──────── DATA TO EXAMINE

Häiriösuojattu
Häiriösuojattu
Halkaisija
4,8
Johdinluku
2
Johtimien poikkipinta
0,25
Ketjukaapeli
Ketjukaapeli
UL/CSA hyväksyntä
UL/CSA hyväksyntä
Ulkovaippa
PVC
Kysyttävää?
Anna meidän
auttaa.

────────────────

■ YOUR TASK
From the first line to the last, copy the records without alteration.

■ ANSWER SECTION
Häiriösuojattu
Häiriösuojattu
Halkaisija
4,8
Johdinluku
2
Johtimien poikkipinta
0,25
Ketjukaapeli
Ketjukaapeli
UL/CSA hyväksyntä
UL/CSA hyväksyntä
Ulkovaippa
PVC
Kysyttävää?
Anna meidän
auttaa.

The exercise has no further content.